* Exercise prompt
The records that follow are to be copied word for word. Pictures should be omitted.

* The data
= = = = = = =

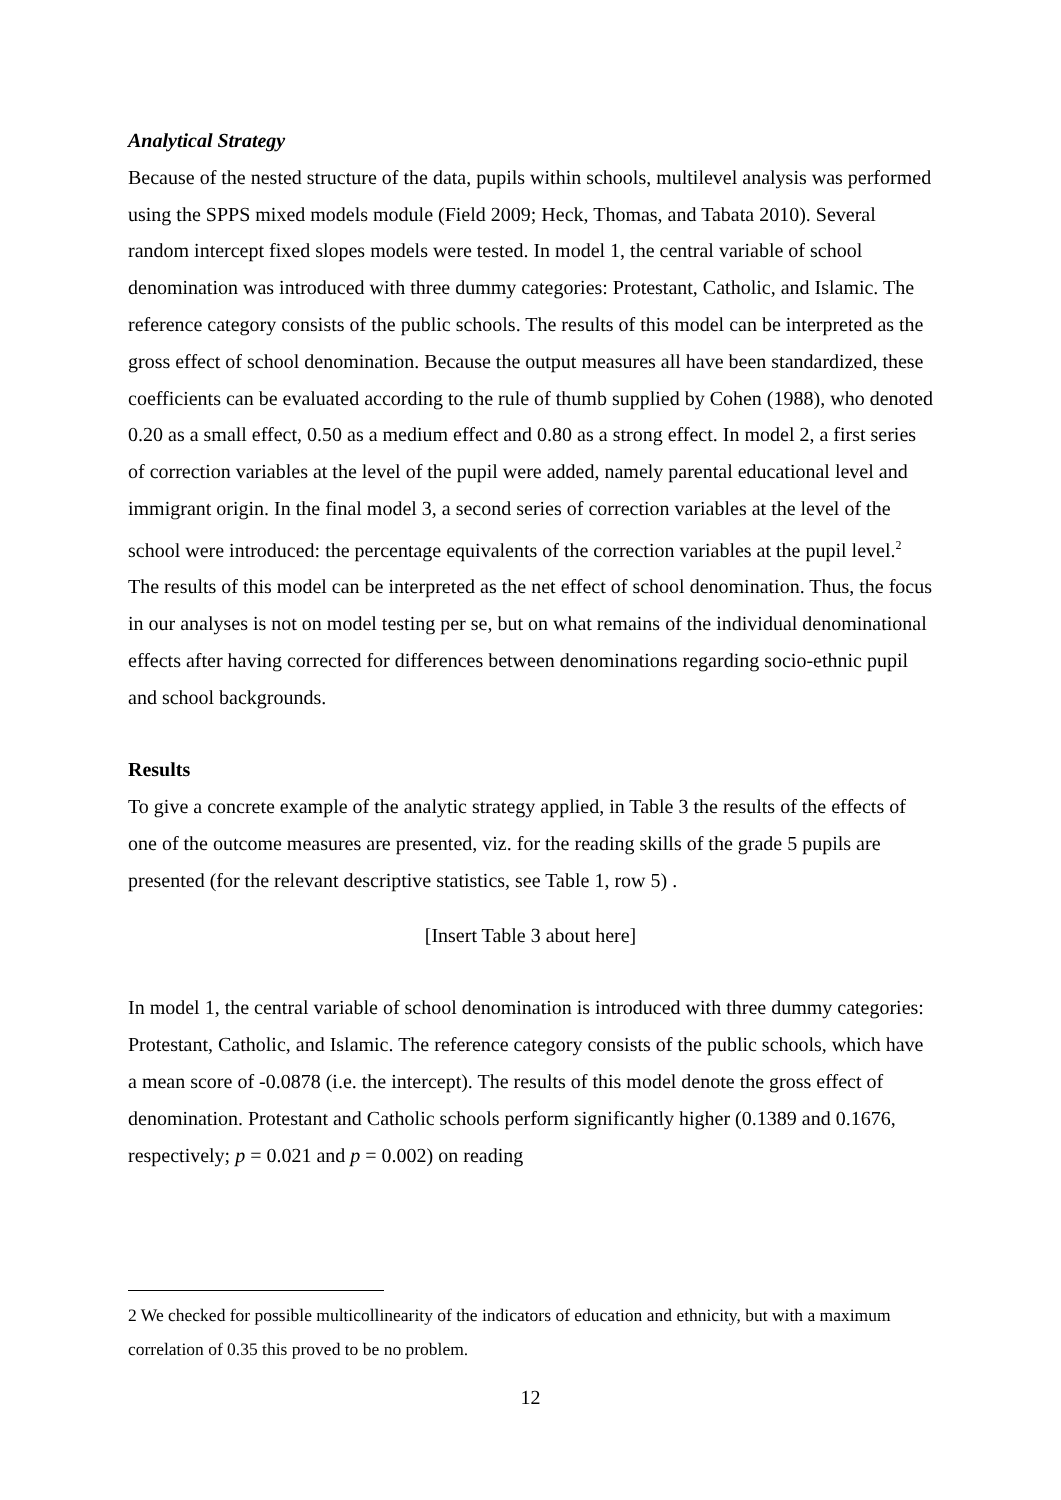Analytical Strategy
Because of the nested structure of the data, pupils within schools, multilevel analysis was performed using the SPPS mixed models module (Field 2009; Heck, Thomas, and Tabata 2010). Several random intercept fixed slopes models were tested. In model 1, the central variable of school denomination was introduced with three dummy categories: Protestant, Catholic, and Islamic. The reference category consists of the public schools. The results of this model can be interpreted as the gross effect of school denomination. Because the output measures all have been standardized, these coefficients can be evaluated according to the rule of thumb supplied by Cohen (1988), who denoted 0.20 as a small effect, 0.50 as a medium effect and 0.80 as a strong effect. In model 2, a first series of correction variables at the level of the pupil were added, namely parental educational level and immigrant origin. In the final model 3, a second series of correction variables at the level of the school were introduced: the percentage equivalents of the correction variables at the pupil level.<sup>2</sup> The results of this model can be interpreted as the net effect of school denomination. Thus, the focus in our analyses is not on model testing per se, but on what remains of the individual denominational effects after having corrected for differences between denominations regarding socio-ethnic pupil and school backgrounds.
Results
To give a concrete example of the analytic strategy applied, in Table 3 the results of the effects of one of the outcome measures are presented, viz. for the reading skills of the grade 5 pupils are presented (for the relevant descriptive statistics, see Table 1, row 5) .
[Insert Table 3 about here]
In model 1, the central variable of school denomination is introduced with three dummy categories: Protestant, Catholic, and Islamic. The reference category consists of the public schools, which have a mean score of -0.0878 (i.e. the intercept). The results of this model denote the gross effect of denomination. Protestant and Catholic schools perform significantly higher (0.1389 and 0.1676, respectively; p = 0.021 and p = 0.002) on reading
2 We checked for possible multicollinearity of the indicators of education and ethnicity, but with a maximum correlation of 0.35 this proved to be no problem.
12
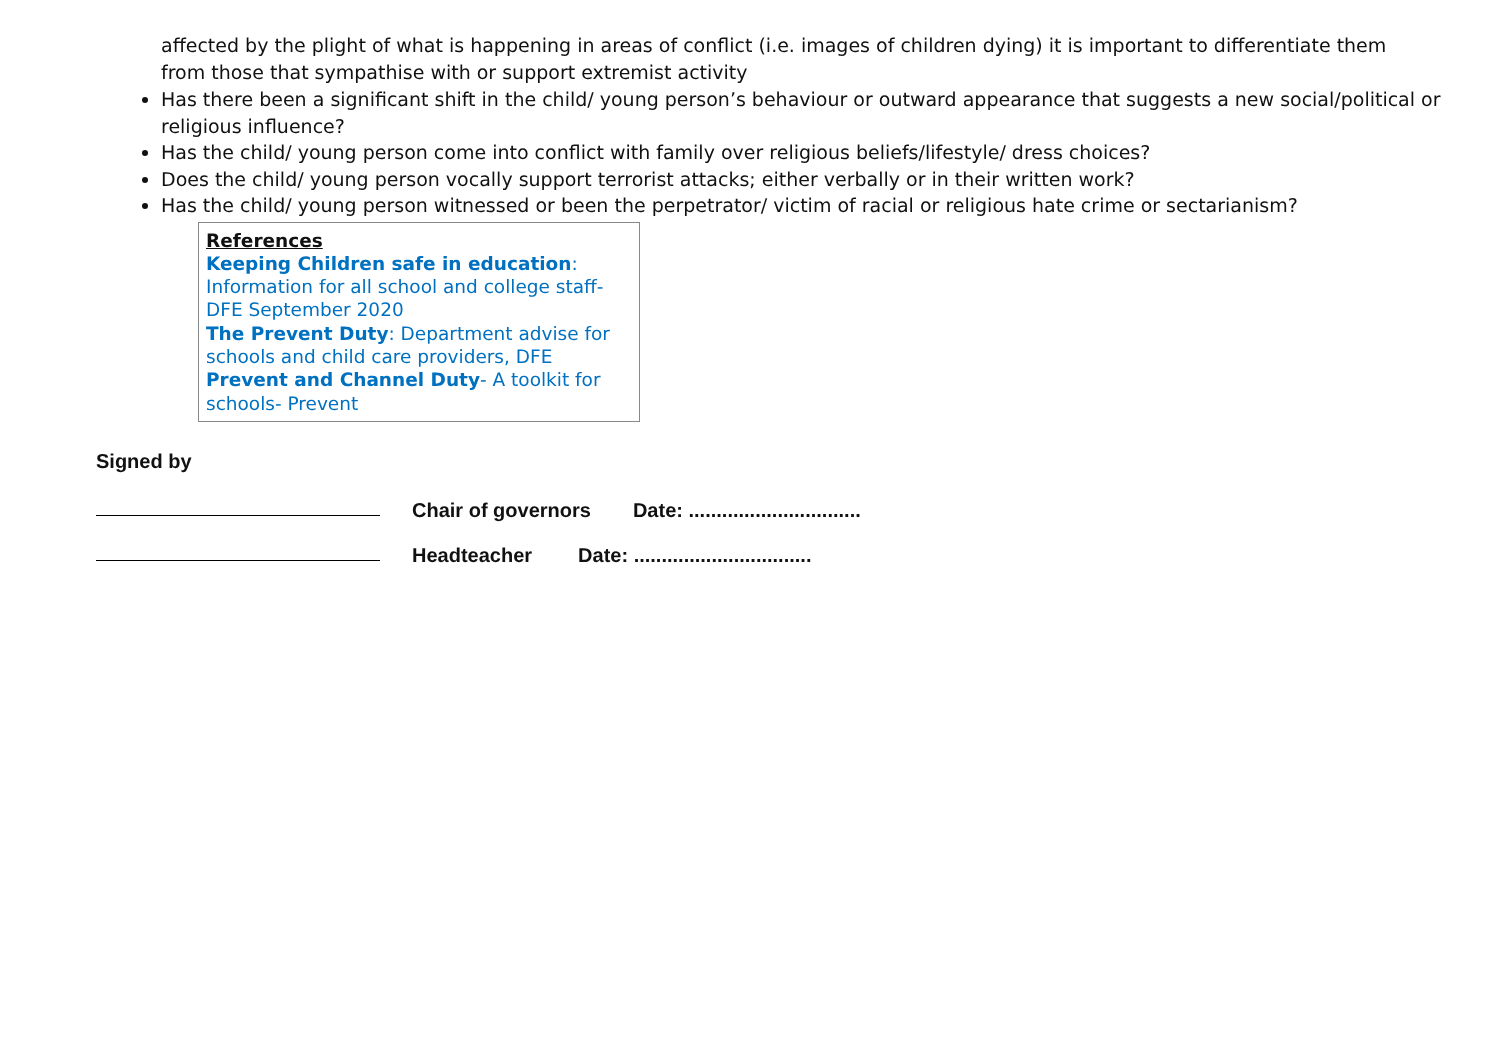affected by the plight of what is happening in areas of conflict (i.e. images of children dying) it is important to differentiate them from those that sympathise with or support extremist activity
Has there been a significant shift in the child/ young person’s behaviour or outward appearance that suggests a new social/political or religious influence?
Has the child/ young person come into conflict with family over religious beliefs/lifestyle/ dress choices?
Does the child/ young person vocally support terrorist attacks; either verbally or in their written work?
Has the child/ young person witnessed or been the perpetrator/ victim of racial or religious hate crime or sectarianism?
References
Keeping Children safe in education: Information for all school and college staff- DFE September 2020
The Prevent Duty: Department advise for schools and child care providers, DFE
Prevent and Channel Duty- A toolkit for schools- Prevent
Signed by
Chair of governors Date: ...............................
Headteacher Date: ................................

= = = = = = =

* Result
Analytical Strategy
Because of the nested structure of the data, pupils within schools, multilevel analysis was performed using the SPPS mixed models module (Field 2009; Heck, Thomas, and Tabata 2010). Several random intercept fixed slopes models were tested. In model 1, the central variable of school denomination was introduced with three dummy categories: Protestant, Catholic, and Islamic. The reference category consists of the public schools. The results of this model can be interpreted as the gross effect of school denomination. Because the output measures all have been standardized, these coefficients can be evaluated according to the rule of thumb supplied by Cohen (1988), who denoted 0.20 as a small effect, 0.50 as a medium effect and 0.80 as a strong effect. In model 2, a first series of correction variables at the level of the pupil were added, namely parental educational level and immigrant origin. In the final model 3, a second series of correction variables at the level of the school were introduced: the percentage equivalents of the correction variables at the pupil level.<sup>2</sup> The results of this model can be interpreted as the net effect of school denomination. Thus, the focus in our analyses is not on model testing per se, but on what remains of the individual denominational effects after having corrected for differences between denominations regarding socio-ethnic pupil and school backgrounds.
Results
To give a concrete example of the analytic strategy applied, in Table 3 the results of the effects of one of the outcome measures are presented, viz. for the reading skills of the grade 5 pupils are presented (for the relevant descriptive statistics, see Table 1, row 5) .
[Insert Table 3 about here]
In model 1, the central variable of school denomination is introduced with three dummy categories: Protestant, Catholic, and Islamic. The reference category consists of the public schools, which have a mean score of -0.0878 (i.e. the intercept). The results of this model denote the gross effect of denomination. Protestant and Catholic schools perform significantly higher (0.1389 and 0.1676, respectively; p = 0.021 and p = 0.002) on reading
2 We checked for possible multicollinearity of the indicators of education and ethnicity, but with a maximum correlation of 0.35 this proved to be no problem.
12
affected by the plight of what is happening in areas of conflict (i.e. images of children dying) it is important to differentiate them from those that sympathise with or support extremist activity
Has there been a significant shift in the child/ young person’s behaviour or outward appearance that suggests a new social/political or religious influence?
Has the child/ young person come into conflict with family over religious beliefs/lifestyle/ dress choices?
Does the child/ young person vocally support terrorist attacks; either verbally or in their written work?
Has the child/ young person witnessed or been the perpetrator/ victim of racial or religious hate crime or sectarianism?
References
Keeping Children safe in education: Information for all school and college staff- DFE September 2020
The Prevent Duty: Department advise for schools and child care providers, DFE
Prevent and Channel Duty- A toolkit for schools- Prevent
Signed by
Chair of governors Date: ...............................
Headteacher Date: ................................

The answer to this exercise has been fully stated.